START Provided text

Tencent-Hunyuan/HY-World-2.0
HY-World 2.0 is a multi-modal world model targeting joint reconstruction, generation, and physics-consistent simulation of 3D scenes. The architecture processes RGB video alongside depth and camera pose streams, using a transformer-based latent diffusion backbone to produce spatially coherent 3D representations. Key capabilities include novel view synthesis, forward simulation of scene dynamics, and controllable generation conditioned on text or geometry prompts. The model extends HY-World 1.x with improved temporal consistency across longer sequences and better handling of occlusion in reconstruction. The codebase exposes inference pipelines and model weights, with documented APIs for scene editing workflows. The primary technical interest is in how the unified latent space jointly handles the reconstruction (encoder-heavy) and generation (diffusion-heavy) objectives without mode collapse between the two regimes.
walkinglabs/hands-on-modern-rl
A structured curriculum covering the full stack from tabular RL through deep policy gradient methods to modern LLM alignment techniques. Notebooks progress from Q-learning and temporal-difference fundamentals through PPO and GRPO implementations, then into RLVR (Reinforcement Learning from Verifiable Rewards) and direct preference optimization variants. The LLM alignment section includes working code for reward modeling, KL-constrained policy updates, and rejection sampling fine-tuning. The agentic systems module covers tool-use environments and multi-step reasoning benchmarks. Mathematical derivations accompany each notebook — policy gradient theorems, the PPO clipped surrogate objective, and DPO’s implicit reward formulation are all derived rather than just stated. The curriculum is self-contained with dependency-pinned environments, making it reproducible without external data downloads. The gap this fills is the near-absence of pedagogical material that bridges classical RL theory and the RLHF/RLVR workflows now central to LLM post-training.
future-agi/future-agi
An open-source observability and evaluation platform for LLM applications and AI agents, self-hostable under Apache 2.0. The core components are: a tracing layer that instruments LLM calls and agent tool invocations via OpenTelemetry-compatible spans; an eval framework supporting both model-graded and programmatic assertions over traces; a simulation engine for running agent trajectories against synthetic environments; and a dataset management layer for curating fine-tuning or eval corpora from production traces. A gateway component handles routing, rate limiting, and prompt injection guardrails before requests reach underlying model APIs. The architecture is microservice-based, with each subsystem deployable independently. The eval primitives are composable — users define metrics as functions over (input, output, context) triples, which integrate cleanly with the tracing substrate. The main technical differentiator over hosted alternatives like LangSmith or Braintrust is full self-hostability with no data egress requirement, relevant for regulated deployments.
run-llama/ParseBench
A document parsing benchmark designed to stress-test AI agent pipelines on realistic document understanding tasks beyond simple PDF text extraction. ParseBench covers structured documents — tables, figures with captions, multi-column layouts, form fields, and mixed-modality pages — and evaluates parsers on extraction accuracy, structural fidelity, and downstream agent task performance. The benchmark includes a standardized evaluation harness that scores both character-level text accuracy and higher-level semantic correctness of extracted structured data. Annotations were produced by human labelers against a diverse corpus spanning scientific papers, financial filings, and legal documents. The repo ships baseline results for several open and commercial parsing systems, enabling direct comparison. The motivation is that naive extraction quality (e.g., pypdf text dump) frequently bottlenecks RAG and agent pipelines on complex documents, yet no standardized benchmark previously captured the failure modes specific to agent-oriented retrieval workloads.

END Provided text
START Data listing

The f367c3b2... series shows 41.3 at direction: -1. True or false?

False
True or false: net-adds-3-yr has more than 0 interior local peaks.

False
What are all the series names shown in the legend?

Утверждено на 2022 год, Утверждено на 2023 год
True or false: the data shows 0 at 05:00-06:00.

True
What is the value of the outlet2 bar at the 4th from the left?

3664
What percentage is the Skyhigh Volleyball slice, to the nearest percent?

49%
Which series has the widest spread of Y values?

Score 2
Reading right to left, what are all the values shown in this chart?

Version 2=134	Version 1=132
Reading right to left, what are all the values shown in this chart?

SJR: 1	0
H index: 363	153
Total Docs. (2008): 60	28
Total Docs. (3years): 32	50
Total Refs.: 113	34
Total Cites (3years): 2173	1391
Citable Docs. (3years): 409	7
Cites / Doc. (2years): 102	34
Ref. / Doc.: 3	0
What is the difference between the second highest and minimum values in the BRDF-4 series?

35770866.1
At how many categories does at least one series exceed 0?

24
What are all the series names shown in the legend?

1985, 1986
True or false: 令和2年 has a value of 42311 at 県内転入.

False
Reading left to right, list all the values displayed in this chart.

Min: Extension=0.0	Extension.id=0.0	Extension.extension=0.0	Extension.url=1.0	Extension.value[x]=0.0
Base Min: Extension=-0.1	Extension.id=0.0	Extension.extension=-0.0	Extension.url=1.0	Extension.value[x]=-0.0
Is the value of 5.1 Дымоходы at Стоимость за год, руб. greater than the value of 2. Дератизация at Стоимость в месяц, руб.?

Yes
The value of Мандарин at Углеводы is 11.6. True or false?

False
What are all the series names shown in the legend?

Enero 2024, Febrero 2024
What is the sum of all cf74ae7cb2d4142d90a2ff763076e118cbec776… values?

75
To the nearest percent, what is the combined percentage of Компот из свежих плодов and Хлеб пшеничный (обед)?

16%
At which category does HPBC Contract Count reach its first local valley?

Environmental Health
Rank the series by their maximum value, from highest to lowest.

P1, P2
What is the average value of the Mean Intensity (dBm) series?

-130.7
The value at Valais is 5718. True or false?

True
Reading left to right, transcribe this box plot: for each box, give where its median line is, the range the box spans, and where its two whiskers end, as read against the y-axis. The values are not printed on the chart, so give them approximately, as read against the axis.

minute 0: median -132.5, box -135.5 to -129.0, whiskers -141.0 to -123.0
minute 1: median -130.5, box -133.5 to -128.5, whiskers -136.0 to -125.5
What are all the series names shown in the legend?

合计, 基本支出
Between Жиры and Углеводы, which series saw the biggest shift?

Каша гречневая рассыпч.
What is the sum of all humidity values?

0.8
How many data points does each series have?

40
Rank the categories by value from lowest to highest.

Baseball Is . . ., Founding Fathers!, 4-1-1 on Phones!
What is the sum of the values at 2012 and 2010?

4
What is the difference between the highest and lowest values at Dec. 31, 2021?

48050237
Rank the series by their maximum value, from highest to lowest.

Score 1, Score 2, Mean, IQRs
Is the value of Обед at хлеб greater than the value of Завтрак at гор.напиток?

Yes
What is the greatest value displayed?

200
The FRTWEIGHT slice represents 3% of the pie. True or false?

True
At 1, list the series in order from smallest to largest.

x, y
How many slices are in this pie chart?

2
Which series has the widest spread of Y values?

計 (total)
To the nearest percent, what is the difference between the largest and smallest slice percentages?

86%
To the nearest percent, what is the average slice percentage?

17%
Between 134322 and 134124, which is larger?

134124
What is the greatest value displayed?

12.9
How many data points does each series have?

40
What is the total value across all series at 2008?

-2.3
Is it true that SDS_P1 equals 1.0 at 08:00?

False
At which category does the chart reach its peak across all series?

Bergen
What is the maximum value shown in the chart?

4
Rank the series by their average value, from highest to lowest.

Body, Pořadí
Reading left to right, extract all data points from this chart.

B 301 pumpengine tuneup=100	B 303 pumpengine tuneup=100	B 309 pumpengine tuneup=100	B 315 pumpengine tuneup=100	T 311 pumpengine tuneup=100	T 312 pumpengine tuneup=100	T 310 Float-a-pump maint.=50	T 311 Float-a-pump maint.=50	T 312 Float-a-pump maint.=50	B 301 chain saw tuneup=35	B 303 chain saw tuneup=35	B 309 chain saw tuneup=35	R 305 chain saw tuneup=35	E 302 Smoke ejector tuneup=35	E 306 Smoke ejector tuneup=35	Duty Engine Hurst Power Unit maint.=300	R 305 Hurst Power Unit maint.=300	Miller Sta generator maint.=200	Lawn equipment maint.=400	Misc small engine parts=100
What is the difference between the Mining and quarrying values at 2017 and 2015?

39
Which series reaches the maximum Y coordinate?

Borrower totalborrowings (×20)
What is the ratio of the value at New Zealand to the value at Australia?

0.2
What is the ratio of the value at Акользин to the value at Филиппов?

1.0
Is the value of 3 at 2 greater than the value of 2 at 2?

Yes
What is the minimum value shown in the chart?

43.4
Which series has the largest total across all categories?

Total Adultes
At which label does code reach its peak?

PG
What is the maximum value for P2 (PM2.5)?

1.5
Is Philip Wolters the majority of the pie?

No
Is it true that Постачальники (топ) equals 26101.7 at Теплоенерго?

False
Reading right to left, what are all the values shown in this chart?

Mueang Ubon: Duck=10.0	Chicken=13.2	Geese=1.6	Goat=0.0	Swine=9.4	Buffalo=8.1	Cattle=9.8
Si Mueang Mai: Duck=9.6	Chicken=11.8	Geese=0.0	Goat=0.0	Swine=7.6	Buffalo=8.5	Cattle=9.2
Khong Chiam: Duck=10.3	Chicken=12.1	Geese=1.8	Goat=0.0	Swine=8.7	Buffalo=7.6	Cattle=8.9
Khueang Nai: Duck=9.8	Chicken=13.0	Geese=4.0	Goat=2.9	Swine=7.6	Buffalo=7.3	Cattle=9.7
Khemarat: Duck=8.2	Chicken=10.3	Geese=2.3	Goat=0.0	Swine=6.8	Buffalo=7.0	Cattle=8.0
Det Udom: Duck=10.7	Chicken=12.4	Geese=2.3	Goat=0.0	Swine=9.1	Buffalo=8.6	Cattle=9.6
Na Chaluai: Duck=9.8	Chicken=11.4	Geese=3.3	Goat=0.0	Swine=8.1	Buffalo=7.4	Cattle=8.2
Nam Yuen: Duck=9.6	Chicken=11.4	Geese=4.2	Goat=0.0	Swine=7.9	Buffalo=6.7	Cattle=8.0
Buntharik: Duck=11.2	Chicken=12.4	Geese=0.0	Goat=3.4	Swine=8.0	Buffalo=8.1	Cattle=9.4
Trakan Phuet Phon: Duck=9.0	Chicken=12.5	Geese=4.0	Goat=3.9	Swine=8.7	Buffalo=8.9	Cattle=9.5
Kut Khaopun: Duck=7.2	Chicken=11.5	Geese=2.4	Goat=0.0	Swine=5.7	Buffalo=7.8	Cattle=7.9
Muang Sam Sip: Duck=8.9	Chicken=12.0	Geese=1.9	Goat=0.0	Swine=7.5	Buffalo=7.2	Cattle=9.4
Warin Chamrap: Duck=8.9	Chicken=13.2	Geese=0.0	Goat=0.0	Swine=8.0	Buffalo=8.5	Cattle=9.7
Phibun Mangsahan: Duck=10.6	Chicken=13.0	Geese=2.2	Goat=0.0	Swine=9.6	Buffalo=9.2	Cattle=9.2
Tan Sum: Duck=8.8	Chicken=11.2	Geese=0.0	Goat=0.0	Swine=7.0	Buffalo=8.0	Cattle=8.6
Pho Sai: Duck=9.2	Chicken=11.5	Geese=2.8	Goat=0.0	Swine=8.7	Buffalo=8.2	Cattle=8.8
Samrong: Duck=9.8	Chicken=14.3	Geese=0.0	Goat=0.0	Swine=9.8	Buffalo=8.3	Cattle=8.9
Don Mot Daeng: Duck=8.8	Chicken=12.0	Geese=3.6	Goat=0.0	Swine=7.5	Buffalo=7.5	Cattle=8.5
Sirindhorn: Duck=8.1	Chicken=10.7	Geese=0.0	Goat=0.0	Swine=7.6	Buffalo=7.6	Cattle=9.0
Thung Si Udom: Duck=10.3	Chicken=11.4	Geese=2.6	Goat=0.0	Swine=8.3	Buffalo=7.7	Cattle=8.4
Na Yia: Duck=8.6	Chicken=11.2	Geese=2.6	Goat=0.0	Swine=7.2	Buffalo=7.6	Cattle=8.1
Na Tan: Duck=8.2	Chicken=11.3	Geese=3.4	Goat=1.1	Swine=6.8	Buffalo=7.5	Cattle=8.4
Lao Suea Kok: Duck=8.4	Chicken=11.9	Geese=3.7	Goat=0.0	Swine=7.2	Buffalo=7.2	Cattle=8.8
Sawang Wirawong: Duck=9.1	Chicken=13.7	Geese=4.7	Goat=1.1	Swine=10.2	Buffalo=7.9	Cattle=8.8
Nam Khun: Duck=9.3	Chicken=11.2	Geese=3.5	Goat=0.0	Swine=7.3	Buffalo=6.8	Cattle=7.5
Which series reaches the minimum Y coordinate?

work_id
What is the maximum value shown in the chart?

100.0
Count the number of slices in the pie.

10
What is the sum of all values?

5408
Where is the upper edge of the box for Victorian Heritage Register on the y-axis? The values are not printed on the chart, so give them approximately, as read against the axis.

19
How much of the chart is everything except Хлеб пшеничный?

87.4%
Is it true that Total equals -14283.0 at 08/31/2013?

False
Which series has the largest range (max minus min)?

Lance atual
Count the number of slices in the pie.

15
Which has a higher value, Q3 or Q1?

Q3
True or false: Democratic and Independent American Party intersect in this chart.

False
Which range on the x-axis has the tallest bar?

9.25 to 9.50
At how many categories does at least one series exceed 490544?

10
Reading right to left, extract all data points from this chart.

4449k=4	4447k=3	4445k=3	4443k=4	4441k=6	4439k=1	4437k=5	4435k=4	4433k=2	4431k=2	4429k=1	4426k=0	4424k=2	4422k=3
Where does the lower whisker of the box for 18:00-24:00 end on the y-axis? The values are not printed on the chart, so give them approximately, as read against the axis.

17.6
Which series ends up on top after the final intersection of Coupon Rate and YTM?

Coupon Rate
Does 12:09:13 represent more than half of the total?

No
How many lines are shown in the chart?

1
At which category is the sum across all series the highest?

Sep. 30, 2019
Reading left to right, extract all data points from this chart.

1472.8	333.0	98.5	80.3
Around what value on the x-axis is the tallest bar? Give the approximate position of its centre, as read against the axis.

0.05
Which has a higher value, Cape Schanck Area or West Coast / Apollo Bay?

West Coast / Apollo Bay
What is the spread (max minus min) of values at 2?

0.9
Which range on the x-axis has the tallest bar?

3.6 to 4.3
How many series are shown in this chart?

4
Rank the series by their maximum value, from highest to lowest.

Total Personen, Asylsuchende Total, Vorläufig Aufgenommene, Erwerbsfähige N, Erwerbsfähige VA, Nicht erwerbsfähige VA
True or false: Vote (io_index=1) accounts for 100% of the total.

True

END Data listing

▶ [Exercise description]:
Using the repository summaries, answer each question below.
(a) Under what license can future-agi be self-hosted?
(b) Which earlier model does HY-World 2.0 extend?
(c) What three kinds of documents make up the corpus that the ParseBench annotations were made against?

▶ [The answer]:
(a) Apache 2.0
(b) HY-World 1.x
(c) Scientific papers, financial filings, and legal documents